We take the long-view. The view that says, to create better we have to start with the small steps right now that will move a family back home as quickly as possible without too much disruption to the delicate fabric of a child’s developing mind and body. From the sanctuary of home, we can work together to create healthy relationships, healthy parenting, healthy eating habits… whatever is needed to create a healthy environment for children and their parents to thrive and live without the fear of homelessness rearing its head on some dark and terrifying horizon.

For that mother, the one who yearns to see her child grow up, hope is there. Possibility exists. But only if we create a path for her to be safe at home without fearing the past will always be her future.

She’s at home now this mother, but there are hundreds more like her, yearning to revel in the joy of watching their children grow up free of the past that brought them to their knees.

We can’t do this work alone. We don’t. There are others working with us, committed to making a difference. Committed to helping children and their families find their way home.

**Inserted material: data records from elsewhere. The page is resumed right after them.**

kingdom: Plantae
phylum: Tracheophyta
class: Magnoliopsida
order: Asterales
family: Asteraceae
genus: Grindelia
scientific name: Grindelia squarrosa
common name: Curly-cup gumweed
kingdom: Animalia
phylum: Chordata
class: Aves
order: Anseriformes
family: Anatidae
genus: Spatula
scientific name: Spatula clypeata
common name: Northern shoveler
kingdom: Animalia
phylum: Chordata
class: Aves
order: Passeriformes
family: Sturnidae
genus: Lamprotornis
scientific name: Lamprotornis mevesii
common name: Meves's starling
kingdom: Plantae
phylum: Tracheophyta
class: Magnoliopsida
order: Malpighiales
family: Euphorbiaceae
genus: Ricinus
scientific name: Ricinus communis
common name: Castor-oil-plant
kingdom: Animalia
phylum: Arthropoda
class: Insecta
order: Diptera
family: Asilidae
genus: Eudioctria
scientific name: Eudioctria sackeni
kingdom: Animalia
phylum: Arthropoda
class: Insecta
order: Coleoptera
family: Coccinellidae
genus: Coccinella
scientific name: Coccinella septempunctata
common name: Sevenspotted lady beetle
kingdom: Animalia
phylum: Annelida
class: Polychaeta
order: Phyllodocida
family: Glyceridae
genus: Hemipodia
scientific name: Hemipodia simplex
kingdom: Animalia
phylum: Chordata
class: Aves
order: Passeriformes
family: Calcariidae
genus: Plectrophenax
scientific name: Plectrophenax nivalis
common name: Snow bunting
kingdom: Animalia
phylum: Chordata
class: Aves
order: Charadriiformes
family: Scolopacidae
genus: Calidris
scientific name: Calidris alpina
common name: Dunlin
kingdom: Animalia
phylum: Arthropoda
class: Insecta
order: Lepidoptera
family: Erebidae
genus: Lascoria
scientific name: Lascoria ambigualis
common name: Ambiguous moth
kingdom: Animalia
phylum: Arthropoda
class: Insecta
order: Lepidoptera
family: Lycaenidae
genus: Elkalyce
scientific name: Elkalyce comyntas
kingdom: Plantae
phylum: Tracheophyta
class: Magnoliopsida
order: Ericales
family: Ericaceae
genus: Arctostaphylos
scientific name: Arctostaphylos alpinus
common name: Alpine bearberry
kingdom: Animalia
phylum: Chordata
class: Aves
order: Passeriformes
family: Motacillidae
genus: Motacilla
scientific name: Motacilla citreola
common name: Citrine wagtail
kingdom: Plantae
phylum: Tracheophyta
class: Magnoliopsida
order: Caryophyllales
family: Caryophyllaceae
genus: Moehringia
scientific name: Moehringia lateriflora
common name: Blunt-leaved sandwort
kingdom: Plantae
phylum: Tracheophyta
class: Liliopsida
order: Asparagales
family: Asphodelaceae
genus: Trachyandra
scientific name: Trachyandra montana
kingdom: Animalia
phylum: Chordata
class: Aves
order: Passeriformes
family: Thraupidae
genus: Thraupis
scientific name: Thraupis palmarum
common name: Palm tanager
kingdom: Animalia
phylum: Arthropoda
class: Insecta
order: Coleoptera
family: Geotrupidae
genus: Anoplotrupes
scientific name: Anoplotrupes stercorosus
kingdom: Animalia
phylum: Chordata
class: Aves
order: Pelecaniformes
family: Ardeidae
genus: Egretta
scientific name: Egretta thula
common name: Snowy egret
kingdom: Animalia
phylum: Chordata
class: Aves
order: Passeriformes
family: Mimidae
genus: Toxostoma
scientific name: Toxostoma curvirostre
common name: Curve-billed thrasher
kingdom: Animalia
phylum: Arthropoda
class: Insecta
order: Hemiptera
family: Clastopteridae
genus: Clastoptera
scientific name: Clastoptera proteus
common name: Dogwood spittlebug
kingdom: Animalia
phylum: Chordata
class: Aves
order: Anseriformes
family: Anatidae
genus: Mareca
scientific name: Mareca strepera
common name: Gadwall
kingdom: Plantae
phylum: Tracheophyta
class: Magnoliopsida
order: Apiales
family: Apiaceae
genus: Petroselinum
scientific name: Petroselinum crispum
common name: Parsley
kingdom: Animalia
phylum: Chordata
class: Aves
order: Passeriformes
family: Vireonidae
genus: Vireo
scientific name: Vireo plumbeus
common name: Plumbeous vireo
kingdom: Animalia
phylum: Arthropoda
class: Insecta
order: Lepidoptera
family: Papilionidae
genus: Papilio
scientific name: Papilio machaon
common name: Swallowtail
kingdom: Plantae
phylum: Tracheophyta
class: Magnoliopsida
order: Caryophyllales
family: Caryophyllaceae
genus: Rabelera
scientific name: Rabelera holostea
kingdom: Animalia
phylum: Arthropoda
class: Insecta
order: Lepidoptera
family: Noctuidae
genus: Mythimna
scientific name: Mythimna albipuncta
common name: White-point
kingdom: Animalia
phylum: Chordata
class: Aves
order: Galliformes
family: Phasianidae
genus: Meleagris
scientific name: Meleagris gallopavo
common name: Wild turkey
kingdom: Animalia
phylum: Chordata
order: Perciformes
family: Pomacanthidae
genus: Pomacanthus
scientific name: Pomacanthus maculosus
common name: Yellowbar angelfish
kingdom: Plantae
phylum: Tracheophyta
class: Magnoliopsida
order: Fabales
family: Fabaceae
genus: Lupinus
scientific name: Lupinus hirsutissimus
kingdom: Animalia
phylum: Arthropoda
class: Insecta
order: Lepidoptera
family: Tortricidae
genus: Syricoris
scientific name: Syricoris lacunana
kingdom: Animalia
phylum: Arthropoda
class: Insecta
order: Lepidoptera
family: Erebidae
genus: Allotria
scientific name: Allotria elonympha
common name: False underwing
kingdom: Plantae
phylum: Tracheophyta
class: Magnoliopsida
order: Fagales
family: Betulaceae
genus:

Everyone can help. Everyone can make a difference.

It begins with changing our minds about why people fall, because if we believe it’s their fault they fell, whose fault is it they survived?

 

5 thoughts on “When the only answer is, I survived.

  1. Elgie, … wonderful text for a speech, albeit a bit rambly … could be tightened up, but in terms of structure I think it lacks punch, lacks a call to action. The empathy, the pathos … wonderful, but your emotional tug at heart strings doesn’t quite ‘set the hook’ … and since this wonderful piece will no doubt be used in print or in speeches by you or others, I think there should be a stronger ‘and here is where you send your cheque’ or ‘get involved, please, and this is how and why we need you so badly’ element …

    The woman you portray – might be a specific person or an amalgam of typical circumstances; either way, it plays well. This IS a strong essay, IS a great editorial, IS a TEDx talk … just needs some work to take it from ‘very good’ to ‘very great’

    keep thumping away … not all progress is like water dripping on a rock (sometimes dynamite helps) … and this pieces is vewwy vewwy good. I look forward to seeing its next iteration

    m

    Liked by 1 person

    • Hi Mark — I hear you re lacking the call to action — I debated as this is my personal blog, I don’t like putting call’s to action in it — but… using it elsewhere… your direction is spot on!